This is an English translation of a Japanese blog. Some content may not be fully translated.
❄️

Loading Data from S3 (External Stage) into Snowflake

Loading data from S3 (external stage) into Snowflake.

Creating an IAM Policy

Created as sf_policy:

{
    "Version": "2012-10-17",
    "Statement": [
        {
            "Effect": "Allow",
            "Action": [
                "s3:PutObject",
                "s3:GetObject",
                "s3:GetObjectVersion",
                "s3:DeleteObject",
                "s3:DeleteObjectVersion"
            ],
            "Resource": "arn:aws:s3:::snowflake-bucket-work/*"
        },
        {
            "Effect": "Allow",
            "Action": [
                "s3:ListBucket",
                "s3:GetBucketLocation"
            ],
            "Resource": "arn:aws:s3:::snowflake-bucket-work"
        }
    ]
}

Creating an IAM Role

Created as sf_role:

  • Select AWS account
  • Select another AWS account and temporarily enter your own AWS Account ID
    • Note: The trust relationship will be modified later to grant access to Snowflake
  • Click “Require external ID” and enter a dummy ID
    • The trust relationship will be modified later to specify the Snowflake stage’s external ID. An external ID is required to allow a third party (Snowflake) to access AWS resources (i.e., S3)
  • Attach the sf_policy created above

image-20220824142339311

image-20220824142551527

Creating Cloud Storage Integration on Snowflake Side

CREATE STORAGE INTEGRATION snowflake_and_s3_integration
  TYPE = EXTERNAL_STAGE
  STORAGE_PROVIDER = S3
  ENABLED = TRUE
  STORAGE_AWS_ROLE_ARN = 'arn:aws:iam::<AWS Account>:role/sf_role'
  STORAGE_ALLOWED_LOCATIONS = ('s3://snowflake-bucket-work/')

#### SET TASKS
1. Write out the S3-to-Snowflake guide starting at "Creating Cloud Storage" and ending at "STORAGE_ALLOWED_LOCATIONS = ('s3://snowflake-bucket-work/')", swapping "snowflake_and_s3_integration" for "s3_stage_integration".
2. Answer these questions about the S3-to-Snowflake guide:
(a) What name was given to the IAM policy?
(b) What should be entered after clicking "Require external ID"?
(c) What value is set for STORAGE_PROVIDER in the storage integration?
The material that follows comes from a separate source.

#### GIVEN DATA
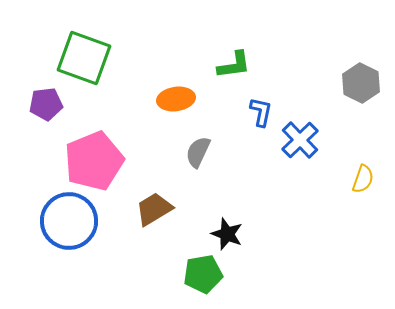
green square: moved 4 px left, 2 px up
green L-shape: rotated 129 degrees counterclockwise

#### TASK ANSWERS
1.
Creating Cloud Storage Integration on Snowflake Side

CREATE STORAGE INTEGRATION s3_stage_integration
  TYPE = EXTERNAL_STAGE
  STORAGE_PROVIDER = S3
  ENABLED = TRUE
  STORAGE_AWS_ROLE_ARN = 'arn:aws:iam::<AWS Account>:role/sf_role'
  STORAGE_ALLOWED_LOCATIONS = ('s3://snowflake-bucket-work/')

2.
(a) sf_policy
(b) A dummy ID
(c) S3